To cleanse the palate, I paraphrase “Spinal Tap”: It’s like how much gayer could this be? And the answer is none. None more gay.
— Hillary Clinton (@HillaryClinton) April 28, 2015
The logo is to celebrate oral arguments this morning at the Supreme Court, which is funny because as recently as a year ago Hillary didn’t even want the issue in front of SCOTUS. She told an interviewer at NPR in June 2014, fully a year after the Windsor case was decided and with today’s case already a very real possibility, that she thought the legality of gay marriage should be left up to the states. In other words, as a matter of policy, less than a year ago she held the same policy currently held by Ted Cruz, a guy so despised by gay-rights activists that his mere presence in a gay businessman’s home is enough to trigger a left-wing boycott. Offhand I can’t think of another major Democratic politician who arrived later to the cause of legalizing same-sex marriage by judicial decree than Hillary Clinton, and of course somehow she’s the party’s prohibitive frontrunner for the nomination anyway. The more I think about it, the more I think that’s an even bigger lefty hypocrisy than letting Obama off the hook for opposing SSM on the trail in 2008. For every other gay person and Democratic pol in the universe, years-long steadfast support for legalized gay marriage is an absolute litmus test for the base’s support — except, of course, for Her Majesty, because she alone among the party’s top tier might be capable of holding the White House for them in 2016. Bret Stephens:
Cynicism is the great temptation of modern life. We become cynics because we desperately don’t want to be moralists, and because earnestness is boring, and because skepticism is a hard and elusive thing to master. American education, by and large, has become an education in cynicism: Our Founders were rank hypocrites. Our institutions are tools of elite coercion. Our economy perpetuates privilege. Our justice system is racist. Our foreign policy is rapacious. Cynicism gives us the comfort of knowing we won’t be fooled again because we never believed in anything in the first place. We may not be born disabused and disenchanted, but we get there very quickly.
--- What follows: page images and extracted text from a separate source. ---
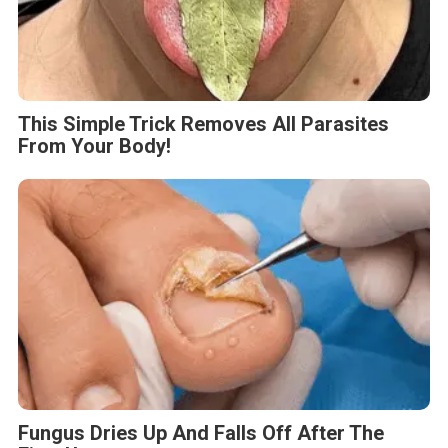
This Simple Trick Removes All Parasites
From Your Body!
Fungus Dries Up And Falls Off After The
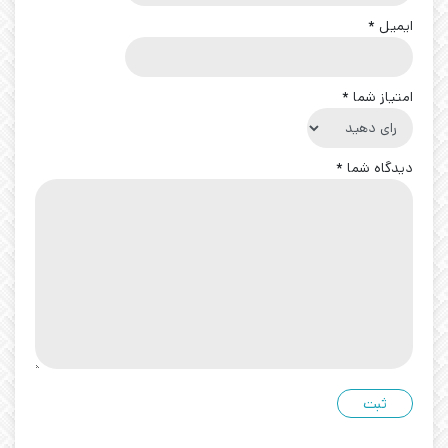
ایمیل
*
امتیاز شما
*
دیدگاه شما
*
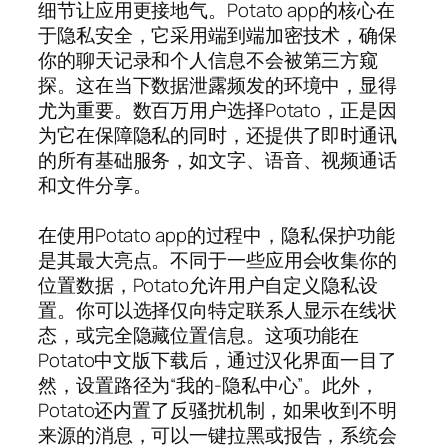
细节让应用更接地气。Potato app的核心在
于隐私安全，它采用端到端加密技术，确保
你的聊天记录和个人信息不会被第三方窥
探。这在当下数据泄露频发的环境中，显得
尤为重要。数百万用户选择Potato，正是因
为它在保障隐私的同时，还提供了即时通讯
的所有基础服务，如文字、语音、视频通话
和文件分享。
在使用Potato app的过程中，隐私保护功能
是其最大亮点。不同于一些应用会收集你的
位置数据，Potato允许用户自定义隐私设
置。你可以选择仅向特定联系人显示在线状
态，或完全隐藏位置信息。这项功能在
Potato中文版下载后，通过汉化界面一目了
然，设置路径为“我的-隐私中心”。此外，
Potato还内置了反骚扰机制，如果收到不明
来源的消息，可以一键拉黑或报告，系统会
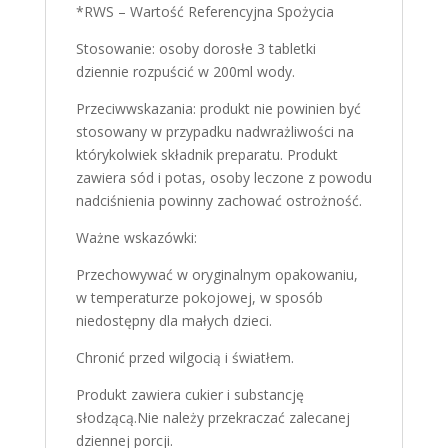
*RWS – Wartość Referencyjna Spożycia
Stosowanie: osoby dorosłe 3 tabletki
dziennie rozpuścić w 200ml wody.
Przeciwwskazania: produkt nie powinien być
stosowany w przypadku nadwrażliwości na
którykolwiek składnik preparatu. Produkt
zawiera sód i potas, osoby leczone z powodu
nadciśnienia powinny zachować ostrożność.
Ważne wskazówki:
Przechowywać w oryginalnym opakowaniu,
w temperaturze pokojowej, w sposób
niedostępny dla małych dzieci.
Chronić przed wilgocią i światłem.
Produkt zawiera cukier i substancję
słodzącą.Nie należy przekraczać zalecanej
dziennej porcji.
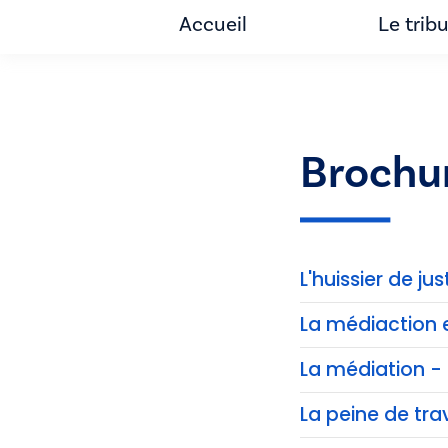
Accueil
Le trib
Brochu
L'huissier de jus
La médiaction 
La médiation - 
La peine de trav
This is the America that the Clintons seek to enlist in their latest presidential quest. I suspect many Democrats would jump at an opportunity not to participate in the exercise—it’s why they bolted for Barack Obama in 2008—and would welcome a credible primary challenger. (Run, Liz, Run!) But they will go along with it, mostly because liberals have demonized the Republican Party to the point that they have lost the capacity for self-disgust. Anything—anyone—to save America from a conservative judicial appointment.
And that’s why they’ll forgive Hillary, and only Hillary, the transparent pander in today’s logo switch. If she’s the only person who can keep conservatives off of the bench, they’ll look the other way at the fact that she herself sided with the Court’s conservatives against them on their most cherished civil-rights issue as recently as 10 months ago.